You are free to copy it, paste it, bake it, reprint it, read it aloud, as long as you don’t change it – including this bit – so that people know that they can find more ideas for free at www.badscience.net
The Doctor Will Sue You Now
This chapter did not appear in the original edition of this book, because for fifteen months leading up to September 2008 the vitamin-pill entrepreneur Matthias Rath was suing me personally, and the Guardian, for libel. This strategy brought only mixed success. For all that nutritionists may fantasise in public that any critic is somehow a pawn of big pharma, in private they would do well to remember that, like many my age who work in the public sector, I don’t own a flat. The Guardian generously paid for the lawyers, and in September 2008 Rath dropped his case, which had cost in excess of £500,000 to defend. Rath has paid £220,000 already, and the rest will hopefully follow. Nobody will ever repay me for the endless meetings, the time off work, or the days spent poring over tables filled with endlessly cross-referenced court documents.

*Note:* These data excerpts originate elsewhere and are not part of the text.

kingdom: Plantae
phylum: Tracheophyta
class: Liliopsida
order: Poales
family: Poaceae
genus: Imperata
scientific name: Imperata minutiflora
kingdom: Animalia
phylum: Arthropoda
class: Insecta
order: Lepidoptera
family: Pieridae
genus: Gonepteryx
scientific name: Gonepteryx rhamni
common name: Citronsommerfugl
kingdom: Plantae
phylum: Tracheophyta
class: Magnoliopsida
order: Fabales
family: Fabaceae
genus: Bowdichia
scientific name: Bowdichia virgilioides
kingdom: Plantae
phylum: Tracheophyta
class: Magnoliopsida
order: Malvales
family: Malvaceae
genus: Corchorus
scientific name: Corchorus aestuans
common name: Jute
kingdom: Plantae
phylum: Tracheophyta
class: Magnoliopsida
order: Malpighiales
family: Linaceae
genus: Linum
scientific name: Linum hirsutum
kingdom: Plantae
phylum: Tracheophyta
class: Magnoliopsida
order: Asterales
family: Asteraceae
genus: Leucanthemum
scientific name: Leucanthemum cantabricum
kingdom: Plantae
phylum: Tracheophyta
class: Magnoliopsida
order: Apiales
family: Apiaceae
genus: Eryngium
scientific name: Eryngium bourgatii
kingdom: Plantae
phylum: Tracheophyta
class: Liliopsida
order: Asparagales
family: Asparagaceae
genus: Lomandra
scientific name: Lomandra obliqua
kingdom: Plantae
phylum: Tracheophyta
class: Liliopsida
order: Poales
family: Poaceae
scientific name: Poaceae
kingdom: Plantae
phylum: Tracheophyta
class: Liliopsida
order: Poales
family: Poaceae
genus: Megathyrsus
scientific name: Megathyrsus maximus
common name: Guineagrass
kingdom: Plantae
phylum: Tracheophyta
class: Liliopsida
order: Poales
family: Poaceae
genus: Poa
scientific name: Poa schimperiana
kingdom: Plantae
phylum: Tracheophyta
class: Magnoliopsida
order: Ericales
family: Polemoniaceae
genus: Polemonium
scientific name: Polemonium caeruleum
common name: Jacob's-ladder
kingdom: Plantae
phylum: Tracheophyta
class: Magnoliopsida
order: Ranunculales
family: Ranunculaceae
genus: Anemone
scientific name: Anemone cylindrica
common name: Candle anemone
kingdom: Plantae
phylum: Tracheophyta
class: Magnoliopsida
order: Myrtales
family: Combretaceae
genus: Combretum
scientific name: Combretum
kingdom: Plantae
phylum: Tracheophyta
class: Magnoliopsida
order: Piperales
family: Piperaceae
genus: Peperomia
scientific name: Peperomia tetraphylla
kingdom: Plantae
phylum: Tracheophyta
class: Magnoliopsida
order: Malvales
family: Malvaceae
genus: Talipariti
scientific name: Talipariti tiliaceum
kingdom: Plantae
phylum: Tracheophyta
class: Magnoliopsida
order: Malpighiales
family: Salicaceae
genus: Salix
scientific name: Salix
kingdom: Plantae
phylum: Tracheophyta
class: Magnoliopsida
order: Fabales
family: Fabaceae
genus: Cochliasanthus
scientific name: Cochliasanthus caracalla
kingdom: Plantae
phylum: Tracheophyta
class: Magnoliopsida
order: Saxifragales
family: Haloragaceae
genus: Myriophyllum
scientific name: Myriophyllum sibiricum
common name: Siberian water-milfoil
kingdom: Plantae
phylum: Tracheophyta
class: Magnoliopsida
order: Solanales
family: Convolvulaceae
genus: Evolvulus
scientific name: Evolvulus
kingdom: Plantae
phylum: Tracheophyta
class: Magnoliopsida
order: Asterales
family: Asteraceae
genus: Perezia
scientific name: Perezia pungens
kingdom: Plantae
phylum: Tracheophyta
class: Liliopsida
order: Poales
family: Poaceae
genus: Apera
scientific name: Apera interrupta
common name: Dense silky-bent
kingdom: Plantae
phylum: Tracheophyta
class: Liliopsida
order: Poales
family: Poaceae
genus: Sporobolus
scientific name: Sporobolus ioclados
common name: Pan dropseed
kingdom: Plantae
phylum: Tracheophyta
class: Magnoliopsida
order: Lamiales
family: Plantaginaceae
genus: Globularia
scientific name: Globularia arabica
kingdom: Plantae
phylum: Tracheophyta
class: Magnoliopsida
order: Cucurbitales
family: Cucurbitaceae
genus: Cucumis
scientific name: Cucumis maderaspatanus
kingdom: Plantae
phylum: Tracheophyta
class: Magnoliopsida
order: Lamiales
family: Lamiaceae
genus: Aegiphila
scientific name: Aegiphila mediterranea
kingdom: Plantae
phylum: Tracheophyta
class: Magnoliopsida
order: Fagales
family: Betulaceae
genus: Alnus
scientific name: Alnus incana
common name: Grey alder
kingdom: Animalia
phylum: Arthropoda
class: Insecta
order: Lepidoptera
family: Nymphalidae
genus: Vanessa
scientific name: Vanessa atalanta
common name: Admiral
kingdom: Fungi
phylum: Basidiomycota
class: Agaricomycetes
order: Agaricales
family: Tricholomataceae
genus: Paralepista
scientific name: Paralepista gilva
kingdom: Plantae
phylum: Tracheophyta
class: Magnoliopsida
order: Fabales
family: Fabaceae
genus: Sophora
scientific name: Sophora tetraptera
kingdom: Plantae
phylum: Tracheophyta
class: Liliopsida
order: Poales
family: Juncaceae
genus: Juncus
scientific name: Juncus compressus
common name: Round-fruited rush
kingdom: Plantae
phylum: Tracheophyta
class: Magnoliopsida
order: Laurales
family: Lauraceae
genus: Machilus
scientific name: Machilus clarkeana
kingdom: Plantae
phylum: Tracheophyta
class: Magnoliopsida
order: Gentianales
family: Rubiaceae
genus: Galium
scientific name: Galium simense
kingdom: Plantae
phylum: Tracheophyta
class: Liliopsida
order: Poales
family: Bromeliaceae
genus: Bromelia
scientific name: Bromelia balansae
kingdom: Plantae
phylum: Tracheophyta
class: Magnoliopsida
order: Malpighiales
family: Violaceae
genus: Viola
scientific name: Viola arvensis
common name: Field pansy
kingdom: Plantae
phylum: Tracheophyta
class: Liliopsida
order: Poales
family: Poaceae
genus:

On this last point there is, however, one small consolation, and I will spell it out as a cautionary tale: I now know more about Matthias Rath than almost any other person alive. My notes, references and witness statements, boxed up in the room where I am sitting right now, make a pile as tall as the man himself, and what I will write here is only a tiny fraction of the fuller story that is waiting to be told about him. This chapter, I should also mention, is available free online for anyone who wishes to see it.
Matthias Rath takes us rudely outside the contained, almost academic distance of this book. For the most part we’ve been interested in the intellectual and cultural consequences of bad science, the made-up facts in national newspapers, dubious academic practices in universities, some foolish pill-peddling, and so on. But what happens if we take these sleights of hand, these pill-marketing techniques, and transplant them out of our decadent Western context into a situation where things really matter?